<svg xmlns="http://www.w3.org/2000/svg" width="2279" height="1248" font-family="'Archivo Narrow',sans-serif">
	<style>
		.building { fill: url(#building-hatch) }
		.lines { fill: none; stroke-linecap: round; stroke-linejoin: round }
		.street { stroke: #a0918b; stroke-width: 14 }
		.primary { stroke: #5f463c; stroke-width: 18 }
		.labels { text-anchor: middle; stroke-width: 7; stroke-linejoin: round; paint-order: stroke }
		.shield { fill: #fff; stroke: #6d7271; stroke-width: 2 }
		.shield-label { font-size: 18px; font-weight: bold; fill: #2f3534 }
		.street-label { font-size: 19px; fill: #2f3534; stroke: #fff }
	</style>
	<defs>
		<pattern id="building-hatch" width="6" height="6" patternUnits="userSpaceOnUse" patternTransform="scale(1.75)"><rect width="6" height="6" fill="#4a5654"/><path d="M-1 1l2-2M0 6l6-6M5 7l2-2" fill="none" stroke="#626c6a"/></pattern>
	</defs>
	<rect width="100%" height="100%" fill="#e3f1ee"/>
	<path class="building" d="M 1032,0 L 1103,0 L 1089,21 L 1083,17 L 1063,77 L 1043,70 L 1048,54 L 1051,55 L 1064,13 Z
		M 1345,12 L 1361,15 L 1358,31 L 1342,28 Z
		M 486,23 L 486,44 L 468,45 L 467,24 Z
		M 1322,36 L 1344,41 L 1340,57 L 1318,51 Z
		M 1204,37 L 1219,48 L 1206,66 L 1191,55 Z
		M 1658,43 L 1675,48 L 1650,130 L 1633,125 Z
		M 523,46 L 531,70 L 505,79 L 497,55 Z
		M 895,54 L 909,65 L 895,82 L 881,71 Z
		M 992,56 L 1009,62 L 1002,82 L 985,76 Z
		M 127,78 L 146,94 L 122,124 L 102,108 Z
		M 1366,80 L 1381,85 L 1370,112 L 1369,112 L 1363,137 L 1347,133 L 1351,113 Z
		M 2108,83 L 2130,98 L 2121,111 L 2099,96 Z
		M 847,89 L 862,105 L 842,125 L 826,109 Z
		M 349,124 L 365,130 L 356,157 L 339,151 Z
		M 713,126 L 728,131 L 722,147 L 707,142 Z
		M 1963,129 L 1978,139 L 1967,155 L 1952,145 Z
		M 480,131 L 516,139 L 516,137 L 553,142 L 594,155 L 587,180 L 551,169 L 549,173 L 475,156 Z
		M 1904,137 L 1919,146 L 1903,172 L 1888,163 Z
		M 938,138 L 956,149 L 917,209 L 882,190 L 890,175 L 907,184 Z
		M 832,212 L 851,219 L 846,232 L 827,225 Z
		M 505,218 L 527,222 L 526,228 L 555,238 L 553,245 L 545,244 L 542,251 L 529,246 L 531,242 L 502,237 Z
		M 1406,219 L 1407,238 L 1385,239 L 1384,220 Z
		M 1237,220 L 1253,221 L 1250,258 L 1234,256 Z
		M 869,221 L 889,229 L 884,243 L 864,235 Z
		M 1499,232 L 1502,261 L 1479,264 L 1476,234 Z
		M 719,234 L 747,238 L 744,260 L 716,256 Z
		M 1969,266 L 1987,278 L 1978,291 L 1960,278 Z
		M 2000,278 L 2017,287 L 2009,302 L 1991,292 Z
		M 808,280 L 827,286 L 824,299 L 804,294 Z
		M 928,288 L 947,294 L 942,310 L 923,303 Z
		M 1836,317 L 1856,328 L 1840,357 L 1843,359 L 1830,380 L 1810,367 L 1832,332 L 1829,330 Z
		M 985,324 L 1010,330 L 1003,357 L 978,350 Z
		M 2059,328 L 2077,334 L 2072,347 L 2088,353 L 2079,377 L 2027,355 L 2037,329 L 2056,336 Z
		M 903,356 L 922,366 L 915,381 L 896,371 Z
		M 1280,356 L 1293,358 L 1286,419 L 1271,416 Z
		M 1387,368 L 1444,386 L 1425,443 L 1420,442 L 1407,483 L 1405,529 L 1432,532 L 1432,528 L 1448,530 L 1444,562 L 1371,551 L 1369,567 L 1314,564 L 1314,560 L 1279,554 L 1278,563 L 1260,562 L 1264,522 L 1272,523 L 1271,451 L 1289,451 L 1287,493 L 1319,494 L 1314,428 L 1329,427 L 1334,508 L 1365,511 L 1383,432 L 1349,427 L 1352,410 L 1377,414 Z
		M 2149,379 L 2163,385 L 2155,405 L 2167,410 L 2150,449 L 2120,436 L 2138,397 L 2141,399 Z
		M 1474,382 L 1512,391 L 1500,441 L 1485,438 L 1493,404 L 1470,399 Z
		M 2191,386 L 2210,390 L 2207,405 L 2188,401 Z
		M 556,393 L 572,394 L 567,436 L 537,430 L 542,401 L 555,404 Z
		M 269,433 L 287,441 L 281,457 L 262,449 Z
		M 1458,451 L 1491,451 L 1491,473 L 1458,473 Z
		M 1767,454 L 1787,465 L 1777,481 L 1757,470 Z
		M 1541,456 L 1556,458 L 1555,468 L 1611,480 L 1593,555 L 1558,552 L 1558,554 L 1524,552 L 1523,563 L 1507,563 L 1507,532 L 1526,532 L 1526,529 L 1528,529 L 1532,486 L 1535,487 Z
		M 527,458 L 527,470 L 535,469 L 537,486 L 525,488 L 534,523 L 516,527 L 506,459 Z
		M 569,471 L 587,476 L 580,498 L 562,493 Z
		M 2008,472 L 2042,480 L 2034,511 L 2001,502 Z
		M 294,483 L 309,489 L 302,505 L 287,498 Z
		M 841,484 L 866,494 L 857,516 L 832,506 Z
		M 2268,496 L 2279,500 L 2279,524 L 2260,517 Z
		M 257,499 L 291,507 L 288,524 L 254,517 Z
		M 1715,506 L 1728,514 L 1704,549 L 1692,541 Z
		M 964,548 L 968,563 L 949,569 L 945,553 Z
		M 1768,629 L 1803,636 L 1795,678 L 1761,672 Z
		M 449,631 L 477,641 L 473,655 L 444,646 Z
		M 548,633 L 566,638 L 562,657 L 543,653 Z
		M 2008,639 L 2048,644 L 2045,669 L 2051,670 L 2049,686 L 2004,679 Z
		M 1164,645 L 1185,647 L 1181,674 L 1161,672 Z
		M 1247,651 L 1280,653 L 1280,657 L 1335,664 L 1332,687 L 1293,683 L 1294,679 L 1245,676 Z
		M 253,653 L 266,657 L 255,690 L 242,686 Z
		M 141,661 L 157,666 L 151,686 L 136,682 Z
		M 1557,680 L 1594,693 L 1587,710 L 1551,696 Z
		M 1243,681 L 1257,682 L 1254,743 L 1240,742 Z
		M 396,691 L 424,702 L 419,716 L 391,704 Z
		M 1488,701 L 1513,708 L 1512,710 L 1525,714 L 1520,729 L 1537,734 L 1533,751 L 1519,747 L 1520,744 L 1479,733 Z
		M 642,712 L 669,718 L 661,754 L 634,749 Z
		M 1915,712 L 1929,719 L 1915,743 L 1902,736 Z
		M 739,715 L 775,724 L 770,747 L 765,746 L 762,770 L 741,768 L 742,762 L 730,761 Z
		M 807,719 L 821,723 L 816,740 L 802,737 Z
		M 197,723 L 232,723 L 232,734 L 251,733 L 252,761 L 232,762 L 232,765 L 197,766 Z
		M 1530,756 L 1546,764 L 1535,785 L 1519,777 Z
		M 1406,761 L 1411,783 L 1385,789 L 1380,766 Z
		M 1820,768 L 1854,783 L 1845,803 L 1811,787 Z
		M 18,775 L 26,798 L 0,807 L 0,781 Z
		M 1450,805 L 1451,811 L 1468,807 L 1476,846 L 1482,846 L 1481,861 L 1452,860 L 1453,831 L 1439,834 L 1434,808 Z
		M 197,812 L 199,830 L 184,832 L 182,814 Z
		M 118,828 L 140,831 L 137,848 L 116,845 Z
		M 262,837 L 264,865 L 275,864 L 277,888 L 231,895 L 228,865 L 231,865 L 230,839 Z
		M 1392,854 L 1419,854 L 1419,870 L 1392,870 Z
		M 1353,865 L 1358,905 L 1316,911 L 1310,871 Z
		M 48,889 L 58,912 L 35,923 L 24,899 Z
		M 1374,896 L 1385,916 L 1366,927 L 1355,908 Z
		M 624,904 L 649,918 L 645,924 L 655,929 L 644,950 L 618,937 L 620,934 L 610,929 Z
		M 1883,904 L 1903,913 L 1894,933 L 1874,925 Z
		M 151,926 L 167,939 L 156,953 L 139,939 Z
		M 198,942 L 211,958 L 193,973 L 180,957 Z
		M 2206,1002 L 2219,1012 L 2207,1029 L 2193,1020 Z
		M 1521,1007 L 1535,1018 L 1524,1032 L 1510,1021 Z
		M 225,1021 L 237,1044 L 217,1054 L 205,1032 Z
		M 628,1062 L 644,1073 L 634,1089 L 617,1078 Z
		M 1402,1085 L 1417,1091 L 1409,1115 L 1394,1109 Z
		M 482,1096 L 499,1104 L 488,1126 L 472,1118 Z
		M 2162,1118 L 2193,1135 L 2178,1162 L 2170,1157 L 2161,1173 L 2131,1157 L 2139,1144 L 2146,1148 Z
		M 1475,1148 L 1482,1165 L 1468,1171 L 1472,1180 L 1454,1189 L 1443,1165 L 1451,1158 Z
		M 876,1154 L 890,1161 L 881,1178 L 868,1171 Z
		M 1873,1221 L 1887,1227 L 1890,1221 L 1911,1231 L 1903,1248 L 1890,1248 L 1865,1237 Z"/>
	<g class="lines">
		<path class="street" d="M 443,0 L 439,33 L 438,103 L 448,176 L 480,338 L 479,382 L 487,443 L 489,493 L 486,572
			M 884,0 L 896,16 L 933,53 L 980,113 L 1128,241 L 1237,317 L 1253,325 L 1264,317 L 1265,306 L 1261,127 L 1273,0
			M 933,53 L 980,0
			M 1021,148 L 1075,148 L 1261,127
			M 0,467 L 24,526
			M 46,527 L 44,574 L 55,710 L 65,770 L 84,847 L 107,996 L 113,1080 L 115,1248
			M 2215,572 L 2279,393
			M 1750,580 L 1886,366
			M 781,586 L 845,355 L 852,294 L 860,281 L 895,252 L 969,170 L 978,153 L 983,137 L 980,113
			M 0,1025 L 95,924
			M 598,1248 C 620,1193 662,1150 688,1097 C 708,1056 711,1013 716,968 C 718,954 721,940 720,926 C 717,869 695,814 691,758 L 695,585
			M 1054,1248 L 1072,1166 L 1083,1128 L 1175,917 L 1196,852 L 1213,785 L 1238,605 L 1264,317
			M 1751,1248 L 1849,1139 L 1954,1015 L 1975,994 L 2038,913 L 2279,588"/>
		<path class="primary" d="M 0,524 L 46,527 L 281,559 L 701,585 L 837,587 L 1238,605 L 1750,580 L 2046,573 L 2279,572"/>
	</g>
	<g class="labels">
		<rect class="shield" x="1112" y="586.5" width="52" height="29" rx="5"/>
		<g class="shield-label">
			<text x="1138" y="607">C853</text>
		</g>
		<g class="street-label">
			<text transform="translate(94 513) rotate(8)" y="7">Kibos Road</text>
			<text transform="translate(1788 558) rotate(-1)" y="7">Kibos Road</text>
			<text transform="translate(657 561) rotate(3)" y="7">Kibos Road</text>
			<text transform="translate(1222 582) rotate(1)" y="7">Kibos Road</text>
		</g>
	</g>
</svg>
|---|
» **WHAT TO WORK ON**: Copy out each line in the preceding records that contains "lines".

» **TASK OUTPUT**:
		.lines { fill: none; stroke-linecap: round; stroke-linejoin: round }
	<g class="lines">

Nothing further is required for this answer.